• Problem to work on: Only the words of the entries are wanted, repeated exactly and without images.

Stored data entries
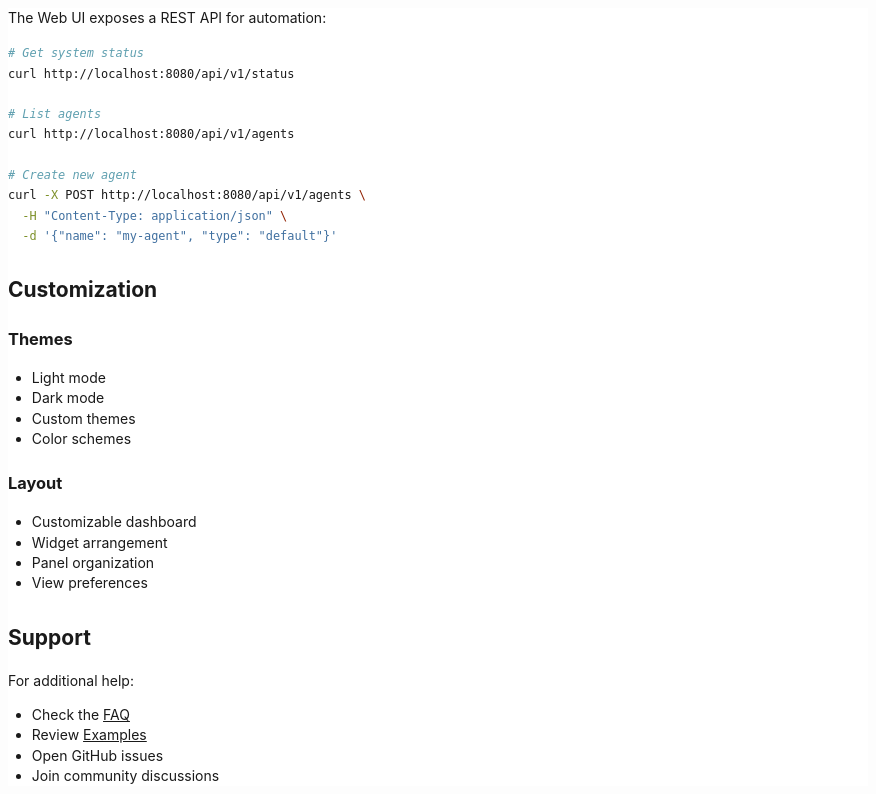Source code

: The Web UI exposes a REST API for automation:

```bash
# Get system status
curl http://localhost:8080/api/v1/status

# List agents
curl http://localhost:8080/api/v1/agents

# Create new agent
curl -X POST http://localhost:8080/api/v1/agents \
  -H "Content-Type: application/json" \
  -d '{"name": "my-agent", "type": "default"}'
```

## Customization

### Themes
- Light mode
- Dark mode
- Custom themes
- Color schemes

### Layout
- Customizable dashboard
- Widget arrangement
- Panel organization
- View preferences

## Support

For additional help:
- Check the [FAQ](../get-started/faq.md)
- Review [Examples](examples.md)
- Open GitHub issues
- Join community discussions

• Response for this exercise:
Source code

: The Web UI exposes a REST API for automation:

```bash
# Get system status
curl http://localhost:8080/api/v1/status

# List agents
curl http://localhost:8080/api/v1/agents

# Create new agent
curl -X POST http://localhost:8080/api/v1/agents \
  -H "Content-Type: application/json" \
  -d '{"name": "my-agent", "type": "default"}'
```

## Customization

### Themes
- Light mode
- Dark mode
- Custom themes
- Color schemes

### Layout
- Customizable dashboard
- Widget arrangement
- Panel organization
- View preferences

## Support

For additional help:
- Check the [FAQ](../get-started/faq.md)
- Review [Examples](examples.md)
- Open GitHub issues
- Join community discussions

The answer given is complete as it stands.